NASA has issued a request for information to return Hubble to its original orbit and give a new life to Space Telescope Hubble
On the left, the Hubble Space Telescope; on the right, SpaceX’s Dragon spacecraft

NASA is examining the possibility of using a private spacecraft to breathe new life to Hubble Space Telescope by placing it at its original altitude. On December 22, the American space agency issued a request for information regarding a SpaceX study. Elon Musk’s company’s analysis earlier this year suggested that the Hubble Space Telescope could be “brought back” to a higher orbit.

Repositioning Hubble

NASA request for information (ref.) arrives as the future of the space telescope continues to be considered and will remain open until January 24, 2023. Launched back in 1990, the orbit of the space telescope, at 600 km above Earth, has lost about 60 km in altitude over 30 years. Returning it to a higher and more stable orbit could add more years to Hubble ‘s operational life, delaying the inevitable moment when NASA will have to dispose of the telescope.

In the past, the telescope has undergone maintenance operations. The previous five missions were carried out by the Space Shuttle and its crews, and they allowed the telescope to provide us with scientific knowledge and spectacular images. The last maintenance mission with the Shuttle was in 2009, and two years later, in 2011, NASA retired the entire Space Shuttle fleet. According to Patrick Crouse, head of the Hubble project at NASA’s Goddard Space Flight Center, the telescope would have a 50% chance of falling to Earth in 2037 if no action is taken before then.

Idea of moving Hubble to a higher orbit using a Dragon spacecraft, without any cost to the American government, was initially developed between SpaceX and the Polaris Program. Latter is a private program of space missions that utilizes SpaceX’s Dragon and Starship vehicles, funded by billionaire Jared Isaacman. Agreement between SpaceX and NASA to study the feasibility of relaunching Hubble was signed in September 2022.

Feasibility study

SpaceX’s feasibility study was designed to assist NASA, which currently has no plans to operate and fund a new Hubble servicing mission. In the analysis, SpaceX also aimed to outline the technical challenges of such a servicing effort. The fact that the study is not exclusive means that other companies are free to propose their own solutions. Each of them could provide assistance to Hubble, using different rockets or spacecraft.

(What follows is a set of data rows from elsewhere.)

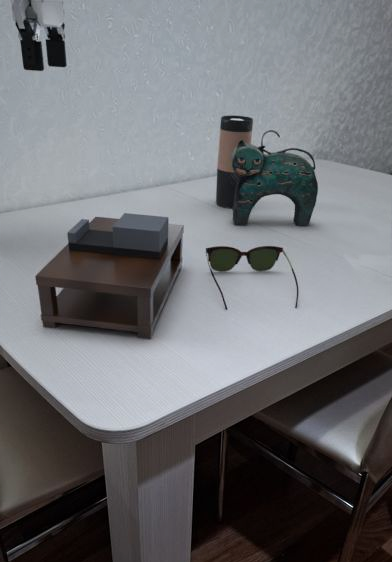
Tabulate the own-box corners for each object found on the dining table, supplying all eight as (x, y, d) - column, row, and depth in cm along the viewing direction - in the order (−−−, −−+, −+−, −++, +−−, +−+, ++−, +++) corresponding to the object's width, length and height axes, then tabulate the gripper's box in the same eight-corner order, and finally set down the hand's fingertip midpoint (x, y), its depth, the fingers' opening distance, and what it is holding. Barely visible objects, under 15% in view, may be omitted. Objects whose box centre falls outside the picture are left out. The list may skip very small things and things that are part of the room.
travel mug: (246, 201, 130) (254, 116, 119) (243, 210, 123) (252, 121, 113) (217, 198, 131) (222, 114, 120) (212, 206, 124) (218, 119, 114)
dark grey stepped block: (68, 250, 76) (65, 222, 74) (83, 235, 81) (81, 208, 79) (159, 259, 75) (159, 231, 72) (168, 244, 80) (168, 217, 78)
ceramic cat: (227, 226, 112) (235, 130, 102) (223, 217, 118) (231, 125, 107) (314, 228, 114) (331, 134, 103) (306, 219, 120) (321, 128, 109)
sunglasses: (279, 270, 93) (283, 245, 90) (303, 314, 82) (309, 287, 79) (202, 271, 91) (204, 246, 88) (216, 316, 80) (219, 289, 77)
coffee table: (41, 326, 72) (35, 275, 68) (98, 258, 94) (95, 216, 90) (150, 340, 71) (150, 288, 66) (182, 267, 92) (183, 225, 88)
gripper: (33, -57, 82) (45, 64, 91) (-21, -75, 67) (0, 70, 77) (77, -55, 81) (85, 66, 90) (33, -73, 67) (47, 73, 76)
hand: (46, 68), depth 83 cm, fingers open, 9 cm apart
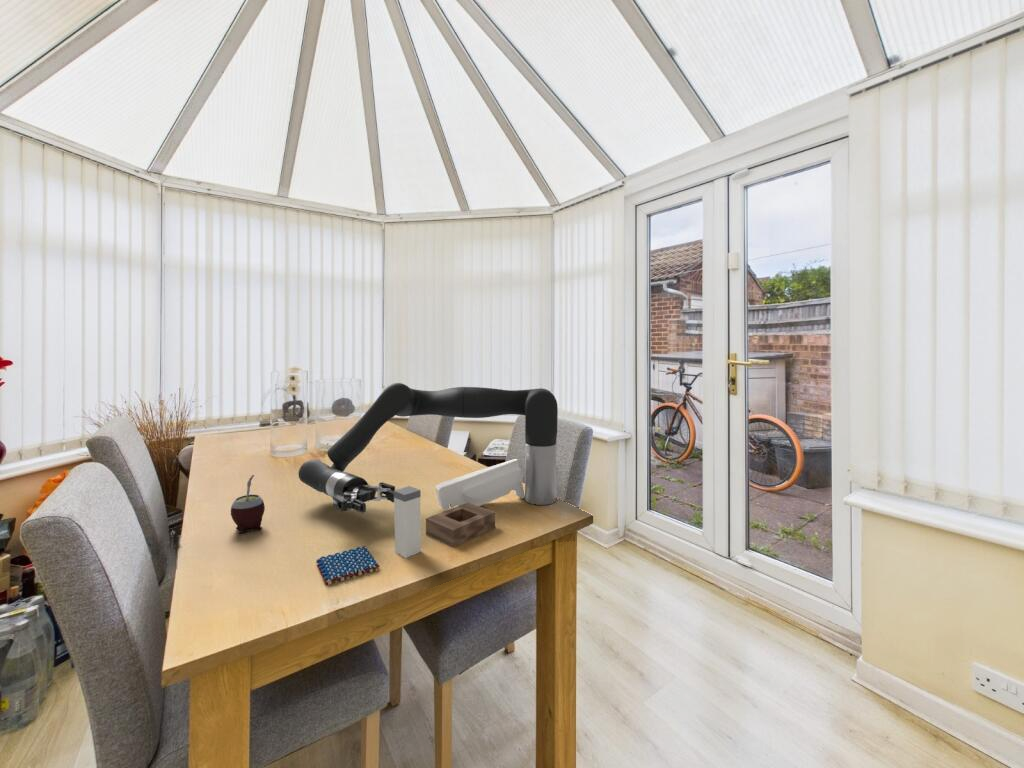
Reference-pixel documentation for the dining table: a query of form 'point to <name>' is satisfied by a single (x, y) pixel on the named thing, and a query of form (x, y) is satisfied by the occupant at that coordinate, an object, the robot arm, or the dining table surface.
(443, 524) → the brown square socket block
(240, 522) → the mate gourd
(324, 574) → the woven mat
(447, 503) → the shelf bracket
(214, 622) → the dining table surface
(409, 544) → the grey-capped white post
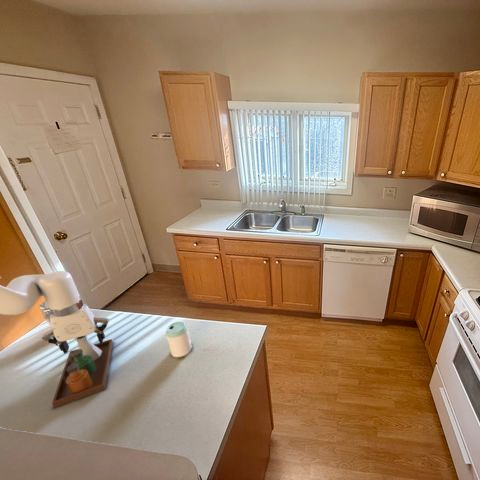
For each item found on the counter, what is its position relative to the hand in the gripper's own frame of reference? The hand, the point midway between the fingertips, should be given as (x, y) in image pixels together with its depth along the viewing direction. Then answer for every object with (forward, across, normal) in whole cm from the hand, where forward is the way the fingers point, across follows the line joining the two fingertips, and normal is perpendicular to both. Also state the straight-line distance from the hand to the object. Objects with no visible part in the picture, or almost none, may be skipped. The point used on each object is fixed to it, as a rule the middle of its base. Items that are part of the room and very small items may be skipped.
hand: (84, 345), depth 91 cm
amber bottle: (+6, 0, -14) cm, 15 cm away
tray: (+6, 0, -6) cm, 9 cm away
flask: (+6, 0, 0) cm, 6 cm away
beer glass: (+7, -11, +21) cm, 24 cm away
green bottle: (+6, 0, -7) cm, 9 cm away
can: (+6, +29, -12) cm, 32 cm away
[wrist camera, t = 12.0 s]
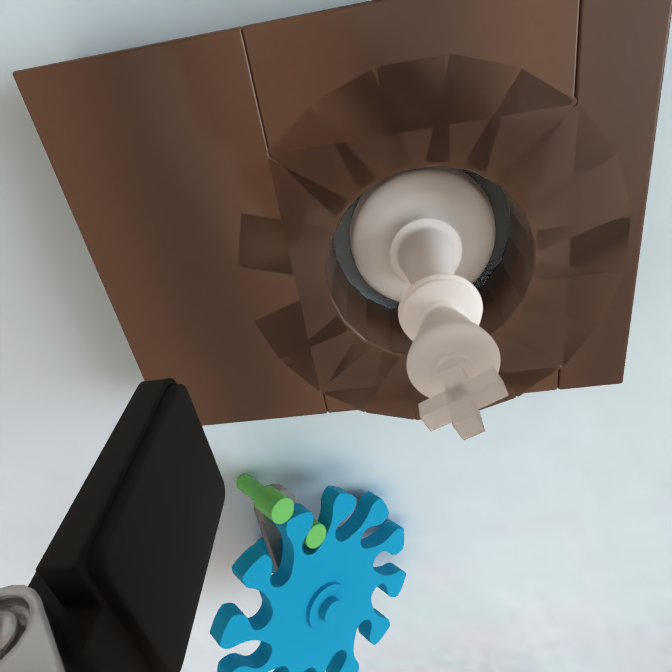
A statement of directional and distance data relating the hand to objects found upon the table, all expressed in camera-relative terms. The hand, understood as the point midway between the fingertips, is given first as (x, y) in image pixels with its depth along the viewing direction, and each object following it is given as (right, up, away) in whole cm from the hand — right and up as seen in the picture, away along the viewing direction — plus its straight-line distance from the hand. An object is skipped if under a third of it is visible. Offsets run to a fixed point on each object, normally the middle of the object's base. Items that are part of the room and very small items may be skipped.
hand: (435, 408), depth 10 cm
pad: (-1, +6, +8) cm, 10 cm away
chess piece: (+1, +5, +9) cm, 10 cm away
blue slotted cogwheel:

All feasibility analyses will be based on data from the same Hubble and SpaceX’s Dragon spacecraft. It will be particularly important to evaluate the possibility of a safe rendezvous and docking with the space telescope before moving it to a higher stable orbit. “This study is an exciting example of the innovative approaches NASA is exploring through public-private partnerships”, said Associate Administrator Thomas Zurbuchen in a statement. “As our fleet grows, we want to explore a wide range of opportunities to support the most robust and outstanding scientific missions possible” he added.

The Hubble relaunch operation would demonstrate how older satellites and spacecraft could have a second operational life, much like vehicles in near-Earth orbit. “SpaceX and the Polaris program aim to expand the boundaries of current technology. They explore how commercial partnerships can creatively solve more complex and challenging problems,” said Jessica Jensen, SpaceX’s Vice President of Customer Operations. “Missions like the Hubble servicing would help us expand our space capabilities to assist us all in achieving our goals of becoming a multi-planetary civilization traveling in space.”